The hills have eyes: Beautifully Done by Miles Zimmerman, Campolindo High, plays Screenagers at the Pacific Film Archive.

Pacific Film Archive's Young Filmmakers on Big Screen

Jane Riccobono February 3, 2010

In the YouTube-Facebook-viral video era, it’s hard to remember the time when youth-made media was rare. Now in its 10th year, “Screenagers,” playing at the Pacific Film Archive this weekend, is a film series that began before the eyes of the world turned to under-21s and before that demographic’s camera phones became the eyes of the world.

The series, which is also curated by high school students, began in the late ’90s, when representatives from Communication Arts and Sciences (CAS), a film and media school within Berkeley High, came to the Pacific Film Archive with the idea for a youth film festival. After a small test run with just films from Berkeley High, the festival opened up to student filmmakers from the entire Bay Area. Dharini Rasiah, a CAS teacher, also took an active role in encouraging juniors in her Art of Video class to curate it. Over the last ten years, the program has met with success and enthusiasm from Bay Area high school students. It runs for the twelfth time on February 7, with filmmakers on hand for a Q&A.
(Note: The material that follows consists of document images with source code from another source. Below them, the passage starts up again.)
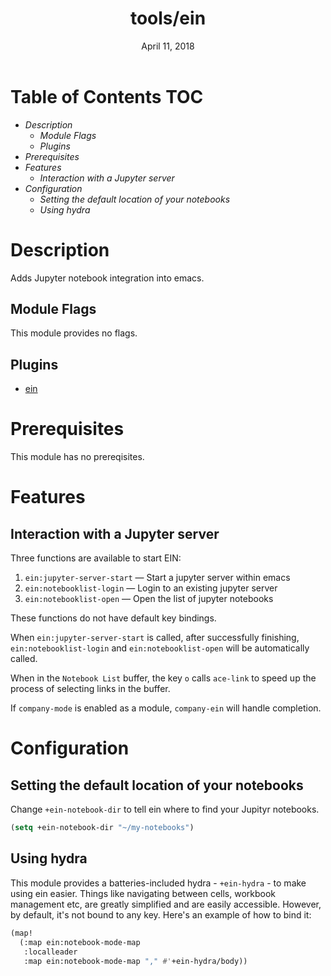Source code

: #+TITLE:   tools/ein
#+DATE:    April 11, 2018
#+SINCE:   v2.0
#+STARTUP: inlineimages

* Table of Contents :TOC:
- [[Description][Description]]
  - [[Module Flags][Module Flags]]
  - [[Plugins][Plugins]]
- [[Prerequisites][Prerequisites]]
- [[Features][Features]]
  - [[Interaction with a Jupyter server][Interaction with a Jupyter server]]
- [[Configuration][Configuration]]
  - [[Setting the default location of your notebooks][Setting the default location of your notebooks]]
  - [[Using hydra][Using hydra]]


* Description
Adds Jupyter notebook integration into emacs.

** Module Flags
This module provides no flags.

** Plugins
+ [[https://github.com/millejoh/emacs-ipython-notebook][ein]]

* Prerequisites
This module has no prereqisites.

* Features
** Interaction with a Jupyter server
Three functions are available to start EIN:

 1. ~ein:jupyter-server-start~ --- Start a jupyter server within emacs
 2. ~ein:notebooklist-login~ --- Login to an existing jupyter server
 3. ~ein:notebooklist-open~ --- Open the list of jupyter notebooks

These functions do not have default key bindings.

When ~ein:jupyter-server-start~ is called, after successfully finishing,
~ein:notebooklist-login~ and ~ein:notebooklist-open~ will be automatically
called.

When in the ~Notebook List~ buffer, the key =o= calls ~ace-link~ to speed up the
process of selecting links in the buffer.

If ~company-mode~ is enabled as a module, ~company-ein~ will handle completion.

* Configuration
** Setting the default location of your notebooks
Change ~+ein-notebook-dir~ to tell ein where to find your Jupityr notebooks.

#+BEGIN_SRC emacs-lisp
(setq +ein-notebook-dir "~/my-notebooks")
#+END_SRC

** Using hydra
This module provides a batteries-included hydra - ~+ein-hydra~ - to make using ein
easier. Things like navigating between cells, workbook management etc, are greatly
simplified and are easily accessible. However, by default, it's not bound to any key.
Here's an example of how to bind it:

#+BEGIN_SRC emacs-lisp
(map!
  (:map ein:notebook-mode-map
   :localleader
   :map ein:notebook-mode-map "," #'+ein-hydra/body))
#+END_SRC

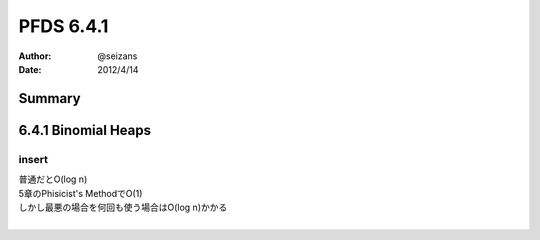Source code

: ============================================================
PFDS 6.4.1
============================================================
:Author: @seizans
:Date: 2012/4/14
Summary
============================================================
6.4.1 Binomial Heaps
============================================================

insert
``````
| 普通だとO(log n)
| 5章のPhisicist's MethodでO(1)
| しかし最悪の場合を何回も使う場合はO(log n)かかる
|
On the day of final deliberations on film selection, I visited the PFA for a sneak peek at the films being considered, and talked to the curators and mentors. East Bay Center for the Performing Arts is an Albany High documentary on an arts center in Richmond. It presents a perspective on Richmond not typically found on the nightly news, where reports on gangs and violence are common. The doc combines historical background on the area’s boomtown era, interviews with local residents, and footage of dance and musical performances at the center. Another film under consideration, experimental Prescribed Detention, is a short mood piece on the inner life of a student on ADD medication. According to the two Cal undergrads who mentor the program, these two films are typical of the range of submissions they received.

“There’s a wide range,” Andrew Eitelberg said. “We have poetry films, we have documentaries.” Robin Eitelberg, his co-mentor and wife added, “Last year they had a surprising number of documentaries, and not enough introspective films. This year was kind of the reverse, I was surprised we didn’t get more straightforward narratives.”

Not only were they surprised at the types of films submitted, but also at the maturity of the content. “It definitely surpassed my expectations for high school-made films,” Robin said. “We were impressed that age was coming up. We saw some films that were not only about youth, and the issues around teen culture, but also about aging and dying.”

Though the series started small, interest in it has grown significantly. There are eleven curators this year, one of them a senior mentor who participated in the program last year. Several years ago, the series expanded from one to two shows due to its popularity. “This year we are back to one show but I am worried it may sell out and we will have to turn people away,” Rasiah wrote in an email. In comparison with earlier years, Rasiah said, “many more of my students are interested in curating the festival. And many more schools are familiar with and submit to the festival.”

New filmmaking technology and an overall increase in youth filmmaking has also affected the series. “Digital filmmaking is more common in high schools and there are more youth festivals all over the country,” Rasiah said, measuring the changes the series has seen over the last decade. The student curators were positive about the growing accessibility of filmmaking. “I think more young people are making films now because it’s easier,” said junior Gemma Searle. “Before you had to be more of a committed filmmaker, or have a lot of money.”

Current curators, as well as alumni, were enthusiastic about how the series helped them grow as critical viewers. Though students entered the program informed about making films, it was through Screenagers that they synthesized technical knowledge and opinion into an informed critique. CAS junior Mariela Barrios explained: “Before, I would like something, but I wouldn’t really understand why. Now I know.”

That was the consensus among the other students involved, including several alumni. “This was definitely a turning point for me,” said Kadhja Bonet, a Film Production major at USC who participated in the program in 2005. “In curating for Screenagers I sort of developed a critical voice for what I considered my aesthetic, what I liked, what meant something to me.” Melissa Chapman, another alumni, concurred: “Screenagers got me on a good path in thinking in terms of film and really realizing how much I did enjoy film, and it eventually led me on to film as a career.”

If past Screenagers are any measure, this Saturday should be a lively affair. “It was unlike anything I’d been to,” Andrew Eitelberg said, describing last year’s auditorium packed with excited young filmmakers and their fans. “The opportunity to have your work on a big screen at any age is really fantastic,” Robin added. Even in a time of ever-increasing screen proliferation, maybe the big screen is still the most coveted.